-- Material provided follows --
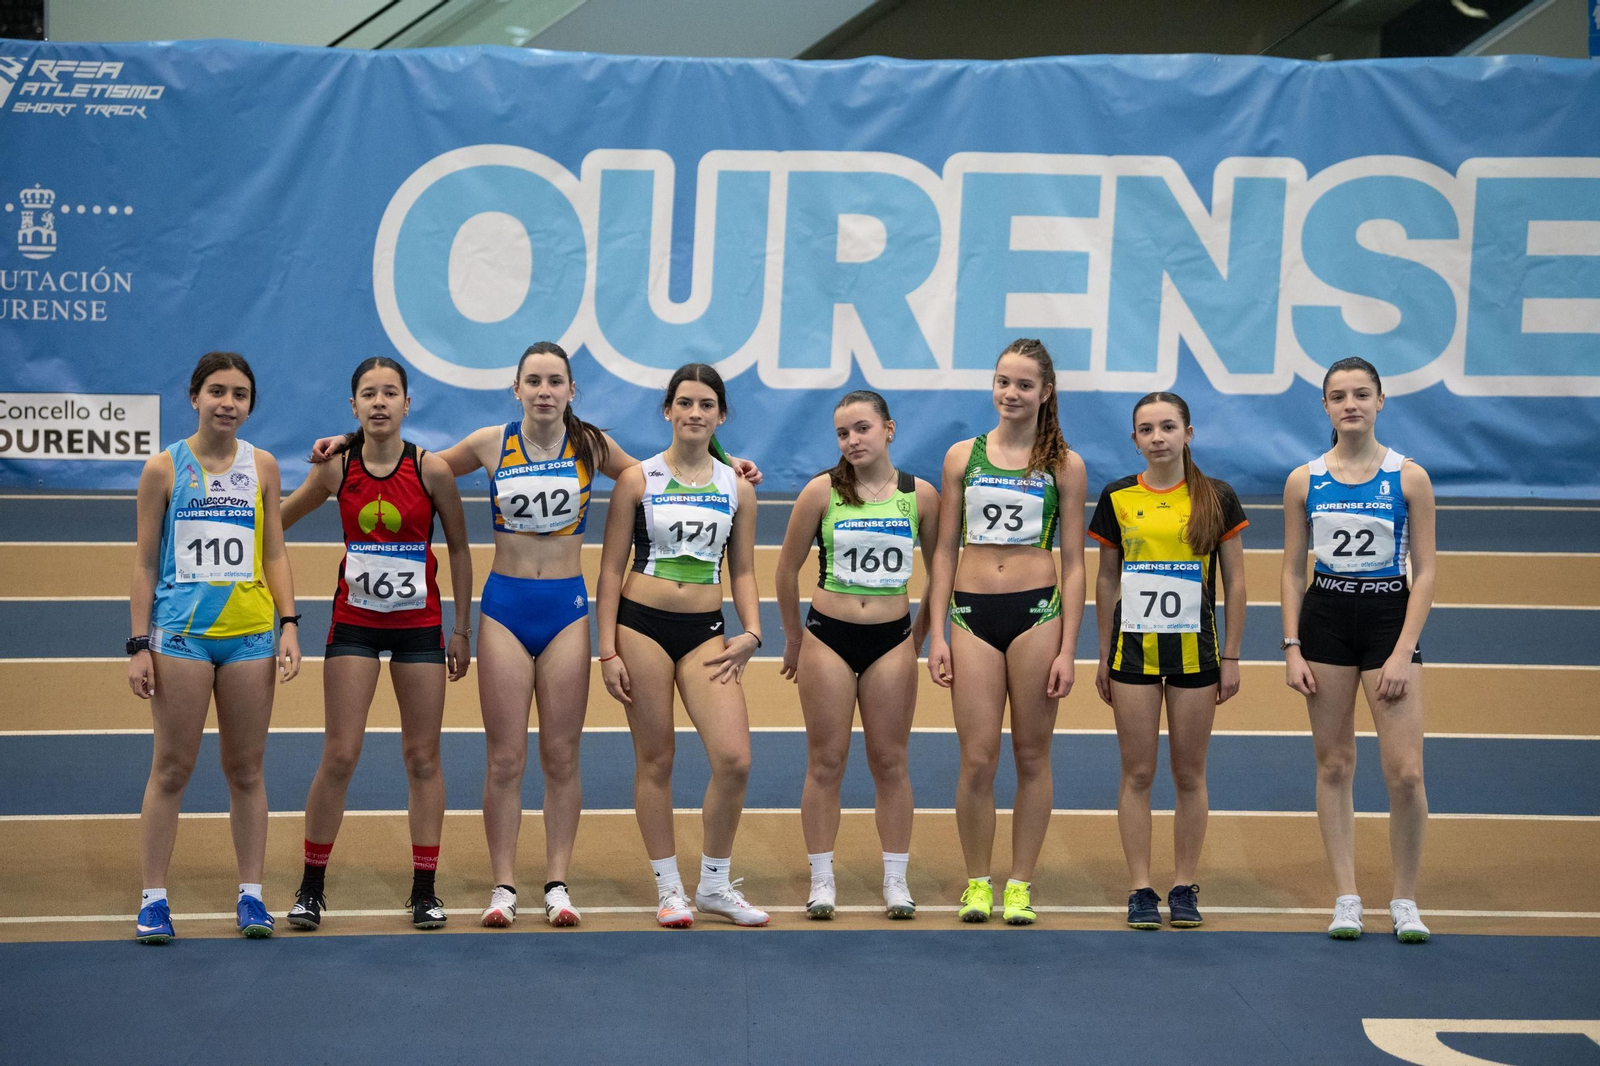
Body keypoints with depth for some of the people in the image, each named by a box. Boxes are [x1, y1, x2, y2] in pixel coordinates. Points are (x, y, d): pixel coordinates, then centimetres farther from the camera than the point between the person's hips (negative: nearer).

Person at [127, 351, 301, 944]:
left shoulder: (262, 467, 9)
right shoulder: (164, 469, 1)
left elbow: (274, 555, 12)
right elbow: (145, 563, 1)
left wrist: (289, 625, 1)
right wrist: (139, 645, -5)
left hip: (250, 634, 2)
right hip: (180, 633, -2)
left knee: (245, 768, 7)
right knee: (171, 768, 0)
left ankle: (251, 893, 14)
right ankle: (153, 898, 6)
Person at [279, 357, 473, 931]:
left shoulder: (432, 470, -8)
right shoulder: (336, 470, -5)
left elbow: (458, 548, 2)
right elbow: (273, 522, 10)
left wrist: (461, 629, 3)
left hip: (419, 625, 0)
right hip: (354, 623, 0)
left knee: (422, 758, 4)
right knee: (339, 755, -3)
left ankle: (424, 890, 14)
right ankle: (311, 887, 10)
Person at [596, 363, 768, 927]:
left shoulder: (737, 488, 8)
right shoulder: (638, 479, 1)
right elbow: (611, 569, 2)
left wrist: (751, 632, 1)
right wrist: (607, 651, -4)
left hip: (706, 631, 2)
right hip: (642, 625, -2)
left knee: (734, 759, -10)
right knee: (655, 760, 3)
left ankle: (715, 884, 8)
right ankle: (668, 887, 16)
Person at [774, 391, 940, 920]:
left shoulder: (920, 495, 1)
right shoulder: (821, 491, -2)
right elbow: (787, 570, 6)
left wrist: (918, 638, 12)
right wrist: (794, 640, 11)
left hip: (891, 641, 1)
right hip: (828, 637, -1)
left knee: (890, 761, 5)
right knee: (826, 761, 2)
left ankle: (896, 881, 12)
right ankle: (822, 880, 11)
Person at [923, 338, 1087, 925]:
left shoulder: (1063, 465, 4)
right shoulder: (962, 456, 8)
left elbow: (1073, 563, 4)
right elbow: (944, 551, 10)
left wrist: (1068, 649, -3)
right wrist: (936, 634, 3)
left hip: (1037, 611, -1)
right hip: (972, 612, 1)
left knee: (1031, 754, 4)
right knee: (977, 759, -2)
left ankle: (1020, 885, 13)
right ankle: (976, 882, 11)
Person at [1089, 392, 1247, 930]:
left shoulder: (1216, 498, 0)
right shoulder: (1117, 498, 3)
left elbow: (1235, 582, 3)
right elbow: (1107, 580, 10)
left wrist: (1231, 657, -1)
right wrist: (1104, 656, 8)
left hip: (1194, 648, -1)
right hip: (1133, 648, 1)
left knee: (1189, 774, 4)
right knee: (1137, 773, 1)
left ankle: (1185, 888, 13)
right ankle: (1140, 891, 7)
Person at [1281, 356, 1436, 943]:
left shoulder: (1409, 477, -2)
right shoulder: (1303, 481, 3)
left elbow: (1425, 572, -2)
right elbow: (1293, 571, 7)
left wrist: (1403, 652, -10)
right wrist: (1292, 647, -1)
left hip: (1389, 616, -2)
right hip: (1325, 617, 2)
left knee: (1405, 772, -8)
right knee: (1334, 765, 5)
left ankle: (1405, 900, 8)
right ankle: (1346, 899, 13)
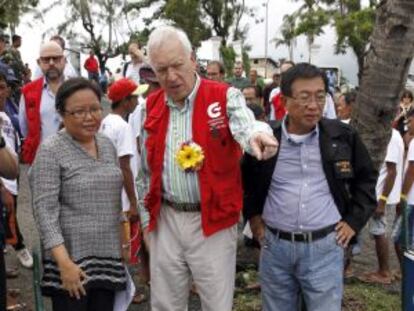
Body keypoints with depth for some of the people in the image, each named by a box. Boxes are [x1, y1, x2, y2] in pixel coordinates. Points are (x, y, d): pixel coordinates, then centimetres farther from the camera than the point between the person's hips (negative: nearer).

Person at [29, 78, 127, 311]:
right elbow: (44, 210, -15)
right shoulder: (50, 150, -11)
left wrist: (121, 240, 14)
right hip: (72, 257, -5)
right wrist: (64, 262, -20)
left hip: (108, 256, 6)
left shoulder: (107, 144, 8)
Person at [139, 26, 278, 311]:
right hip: (165, 220, 5)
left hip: (212, 220, -4)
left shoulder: (224, 96, -9)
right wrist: (150, 209, 15)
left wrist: (257, 135, -55)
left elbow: (245, 126, -32)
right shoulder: (152, 104, 6)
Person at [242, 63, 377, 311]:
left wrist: (354, 221, 5)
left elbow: (367, 178, 12)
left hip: (326, 246, -1)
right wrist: (252, 214, 8)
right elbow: (245, 178, 15)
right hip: (275, 245, 1)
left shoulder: (343, 136, -3)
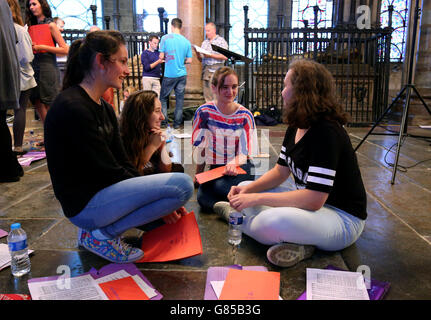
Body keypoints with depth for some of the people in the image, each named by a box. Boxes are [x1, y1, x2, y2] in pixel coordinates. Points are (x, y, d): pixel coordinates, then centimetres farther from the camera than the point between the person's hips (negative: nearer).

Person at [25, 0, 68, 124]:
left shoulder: (50, 25, -3)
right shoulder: (31, 25, 14)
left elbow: (65, 49, -10)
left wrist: (42, 47, -14)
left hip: (48, 68, -6)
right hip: (34, 67, 6)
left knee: (50, 106, -3)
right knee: (37, 103, 6)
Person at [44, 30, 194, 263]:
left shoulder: (104, 108, 11)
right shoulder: (72, 108, -18)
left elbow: (122, 163, 8)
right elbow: (109, 172, -18)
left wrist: (158, 200, -1)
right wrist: (161, 198, -9)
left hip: (101, 191, 10)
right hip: (85, 203, -10)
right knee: (182, 184, -21)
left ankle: (98, 227, 11)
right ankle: (103, 235, -8)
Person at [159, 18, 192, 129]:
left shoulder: (165, 38, -6)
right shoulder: (186, 41, 2)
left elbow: (161, 56, -6)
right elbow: (189, 60, 3)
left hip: (169, 74, -2)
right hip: (182, 74, 2)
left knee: (163, 98, 11)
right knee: (179, 98, 9)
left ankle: (164, 121, 10)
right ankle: (177, 123, 13)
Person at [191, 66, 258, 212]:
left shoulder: (245, 115, -3)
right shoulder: (204, 112, -3)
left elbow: (244, 152, -5)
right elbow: (199, 147, 3)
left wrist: (233, 164, -26)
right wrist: (198, 174, 5)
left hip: (240, 167, -1)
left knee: (221, 186, -32)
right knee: (202, 198, -27)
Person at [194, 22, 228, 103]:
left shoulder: (221, 41, 3)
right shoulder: (204, 42, 20)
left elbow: (225, 57, -10)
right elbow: (201, 59, 19)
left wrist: (210, 55, -13)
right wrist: (197, 52, 0)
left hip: (216, 69, -6)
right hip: (205, 70, 6)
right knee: (207, 96, 5)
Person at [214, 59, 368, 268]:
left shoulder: (327, 133, -26)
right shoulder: (296, 127, 4)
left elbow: (314, 199, -29)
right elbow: (281, 171, 9)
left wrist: (257, 198, -27)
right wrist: (248, 189, -8)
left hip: (343, 218, -9)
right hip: (312, 202, 10)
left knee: (270, 222, -37)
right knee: (245, 190, 7)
-- Material provided concluded --
* Exercise aim: Retype every line of the data above, leaving out the pictures.

* Written answer:
Body keypoints with depth for some of the people in the image, each named by a box. Boxes are [x1, y1, x2, y2] in pixel coordinates. Points are (x, y, d): pixel coordinates, then centimetres farther from the camera than the point between the person's hips (negative: nearer).

Person at [127, 351, 301, 944]:
left shoulder: (262, 467, 9)
right shoulder: (164, 469, 1)
left elbow: (274, 555, 12)
right elbow: (145, 563, 1)
left wrist: (289, 625, 1)
right wrist: (139, 645, -5)
left hip: (250, 634, 2)
right hip: (180, 633, -2)
left knee: (245, 768, 7)
right knee: (171, 768, 0)
left ankle: (251, 893, 14)
right ankle: (153, 898, 6)
Person at [279, 357, 473, 931]:
left shoulder: (432, 470, -8)
right shoulder: (336, 470, -5)
left elbow: (458, 548, 2)
right elbow: (273, 522, 10)
left wrist: (461, 629, 3)
left hip: (419, 625, 0)
right hip: (354, 623, 0)
left knee: (422, 758, 4)
right knee: (339, 755, -3)
left ankle: (424, 890, 14)
right ankle: (311, 887, 10)
Person at [596, 363, 768, 927]:
left shoulder: (737, 488, 8)
right shoulder: (638, 479, 1)
right elbow: (611, 569, 2)
left wrist: (751, 632, 1)
right wrist: (607, 651, -4)
left hip: (706, 631, 2)
right hip: (642, 625, -2)
left knee: (734, 759, -10)
right knee: (655, 760, 3)
left ankle: (715, 884, 8)
right ankle: (668, 887, 16)
Person at [774, 391, 940, 920]:
left shoulder: (920, 495, 1)
right shoulder: (821, 491, -2)
right elbow: (787, 570, 6)
left wrist: (918, 638, 12)
right wrist: (794, 640, 11)
left hip: (891, 641, 1)
right hip: (828, 637, -1)
left knee: (890, 761, 5)
right knee: (826, 761, 2)
left ankle: (896, 881, 12)
right ankle: (822, 880, 11)
Person at [923, 338, 1087, 925]:
left shoulder: (1063, 465, 4)
right shoulder: (962, 456, 8)
left elbow: (1073, 563, 4)
right elbow: (944, 551, 10)
left wrist: (1068, 649, -3)
right wrist: (936, 634, 3)
left hip: (1037, 611, -1)
right hip: (972, 612, 1)
left knee: (1031, 754, 4)
right knee: (977, 759, -2)
left ankle: (1020, 885, 13)
right ankle: (976, 882, 11)
Person at [1089, 392, 1247, 930]:
left shoulder: (1216, 498, 0)
right shoulder: (1117, 498, 3)
left elbow: (1235, 582, 3)
right elbow: (1107, 580, 10)
left wrist: (1231, 657, -1)
right wrist: (1104, 656, 8)
left hip: (1194, 648, -1)
right hip: (1133, 648, 1)
left knee: (1189, 774, 4)
right knee: (1137, 773, 1)
left ankle: (1185, 888, 13)
right ankle: (1140, 891, 7)
Person at [1281, 356, 1436, 943]:
left shoulder: (1409, 477, -2)
right shoulder: (1303, 481, 3)
left elbow: (1425, 572, -2)
right elbow: (1293, 571, 7)
left wrist: (1403, 652, -10)
right wrist: (1292, 647, -1)
left hip: (1389, 616, -2)
right hip: (1325, 617, 2)
left knee: (1405, 772, -8)
right knee: (1334, 765, 5)
left ankle: (1405, 900, 8)
right ankle: (1346, 899, 13)
Body keypoints with depth for some of the people in the image, each named by a box. Boxes are [x1, y1, x2, y2] in pixel coordinates. Points are (x, y, d): pixel coordinates, then centimetres farther from the camera than the point between the person's hips (negative: nearer).

Person at [29, 78, 127, 311]:
right elbow: (44, 210, -15)
right shoulder: (50, 150, -11)
left wrist: (121, 240, 14)
right hip: (72, 257, -5)
right wrist: (64, 262, -20)
left hip: (108, 256, 6)
left shoulder: (107, 144, 8)
Person at [139, 26, 278, 311]:
right hip: (165, 220, 5)
left hip: (212, 220, -4)
left shoulder: (224, 96, -9)
right wrist: (150, 209, 15)
left wrist: (257, 135, -55)
left elbow: (245, 126, -32)
right shoulder: (152, 104, 6)
Person at [242, 63, 377, 311]:
left wrist: (354, 221, 5)
left elbow: (367, 178, 12)
left hip: (326, 246, -1)
right wrist: (252, 214, 8)
right elbow: (245, 178, 15)
right hip: (275, 245, 1)
left shoulder: (343, 136, -3)
Body keypoints with depth for some of the people in the image, each named by a box. Boxes are [x1, y1, x2, y2] in pixel coordinates. Points are (x, y, d): pixel coordinates, then centimetres farther from the camera than the point between the person's hips (negative: nearer).

Person at [25, 0, 68, 124]:
left shoulder: (50, 25, -3)
right shoulder: (31, 25, 14)
left elbow: (65, 49, -10)
left wrist: (42, 47, -14)
left hip: (48, 68, -6)
right hip: (34, 67, 6)
left knee: (50, 106, -3)
right knee: (37, 103, 6)
Person at [44, 30, 194, 263]:
left shoulder: (104, 108, 11)
right shoulder: (72, 108, -18)
left elbow: (122, 163, 8)
right elbow: (109, 172, -18)
left wrist: (158, 200, -1)
right wrist: (161, 198, -9)
left hip: (101, 191, 10)
right hip: (85, 203, -10)
right knee: (182, 184, -21)
left ankle: (98, 227, 11)
right ankle: (103, 235, -8)
Person at [159, 18, 192, 129]:
left shoulder: (165, 38, -6)
right shoulder: (186, 41, 2)
left elbow: (161, 56, -6)
right elbow: (189, 60, 3)
left hip: (169, 74, -2)
right hip: (182, 74, 2)
left knee: (163, 98, 11)
right knee: (179, 98, 9)
left ankle: (164, 121, 10)
right ankle: (177, 123, 13)
Person at [191, 66, 258, 212]:
left shoulder: (245, 115, -3)
right shoulder: (204, 112, -3)
left elbow: (244, 152, -5)
right elbow: (199, 147, 3)
left wrist: (233, 164, -26)
right wrist: (198, 174, 5)
left hip: (240, 167, -1)
left knee: (221, 186, -32)
right knee: (202, 198, -27)
Person at [194, 22, 228, 103]:
left shoulder: (221, 41, 3)
right shoulder: (204, 42, 20)
left elbow: (225, 57, -10)
right elbow: (201, 59, 19)
left wrist: (210, 55, -13)
right wrist: (197, 52, 0)
left hip: (216, 69, -6)
right hip: (205, 70, 6)
right knee: (207, 96, 5)
Person at [214, 59, 368, 268]:
left shoulder: (327, 133, -26)
right shoulder: (296, 127, 4)
left elbow: (314, 199, -29)
right elbow: (281, 171, 9)
left wrist: (257, 198, -27)
right wrist: (248, 189, -8)
left hip: (343, 218, -9)
right hip: (312, 202, 10)
left knee: (270, 222, -37)
right knee: (245, 190, 7)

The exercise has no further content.